Toluidine blue stained coronal sections taken from knees at 3, 14, and 21‐days post‐ACL rupture (A). Injured knees are shown in the top panel and uninjured knees in the bottom panel. All four quadrants of the knee joint are indicated: Lateral and medial tibial plateaus (LTP, MTP, respectively), lateral and medial femoral condyle (LFC, MFC, respectively). Synovial thickening and increased cellular infiltrate (arrows), new matrix deposition within ACLs and collateral ligaments (*), significant medial compartment cartilage loss (arrowheads), bone remodelling (arrows) and osteophyte formation (arrowheads) are shown. Scale bar = 500 μM. Sections were scored for degeneration using the OARSI score (B–F). GLM ANOVA comparing the effect of time (days), uninjured (U) versus injured (I), medial versus lateral, femoral condyle vs tibial plateaus; *p < 0.05, **p < 0.01, ***p < 0.001. Total score increased with time (B) and at day‐14 and ‐21, the medial compartment OARSI score in the injured leg was significantly different to the uninjured leg ***p < 0.001; in addition, at day‐21, the lateral compartment OARSI score in the injured leg was significantly different to the uninjured leg ***p < 0.001. OARSI scores for the femoral condyle and tibial plateaus (C) and sub‐parameters, osteoarthritic changes (D), proteoglycan depletion (E), and subchondral bone (D).
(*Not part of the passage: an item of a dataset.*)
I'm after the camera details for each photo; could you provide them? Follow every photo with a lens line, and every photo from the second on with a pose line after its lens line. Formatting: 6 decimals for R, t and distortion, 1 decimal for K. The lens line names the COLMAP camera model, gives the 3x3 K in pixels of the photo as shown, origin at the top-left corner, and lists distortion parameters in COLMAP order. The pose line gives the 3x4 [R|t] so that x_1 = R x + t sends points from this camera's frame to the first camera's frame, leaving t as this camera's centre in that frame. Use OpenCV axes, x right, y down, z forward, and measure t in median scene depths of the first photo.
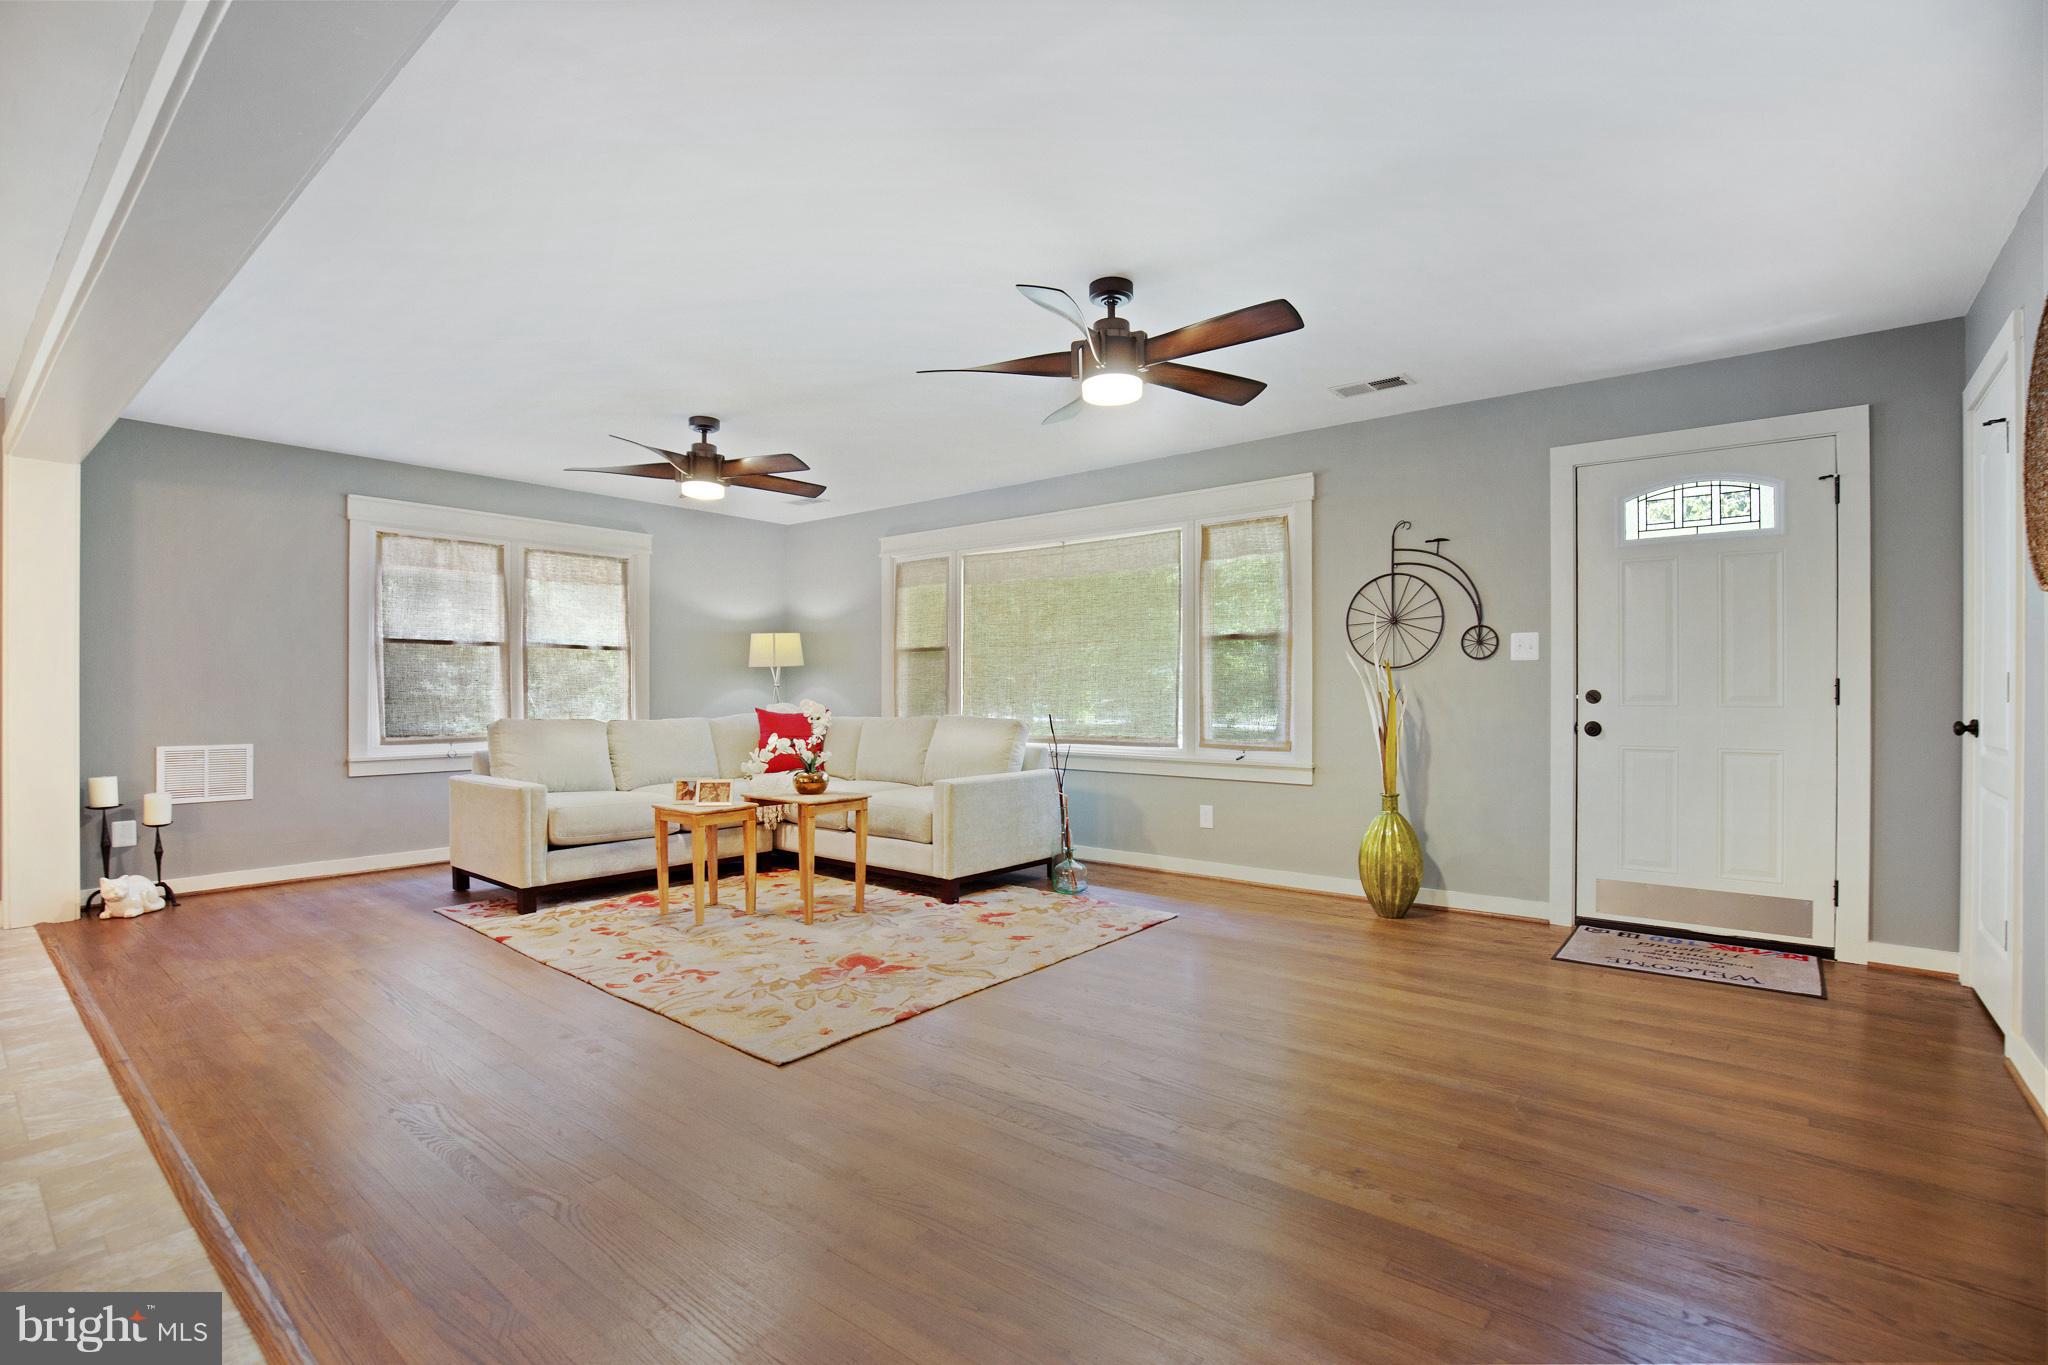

At day‐14 and ‐21, the tibial compartment OARSI score in the injured leg was significantly different to the uninjured leg ***p < 0.001; at day‐21, the femoral compartment OARSI score in the injured leg was also significantly different to the uninjured leg ***p < 0.001.

Figure 5

RNA pooled from the femoral condyles of nine uninjured and nine injured knees was analyzed by quantitative PCR to determine the relative expression of (A) iNOS, (B) ADAMTS‐4, (C) MMP‐3, and (D) IL‐6. Data are presented as fold change relative to uninjured knees calculated using the ΔΔC_T method with 18S and β‐actin as housekeeping genes (HKGs).

Figure 6

Timeline of changes that occur in inflammatory markers over the 21‐days post‐ACL rupture in our mouse model of PTOA.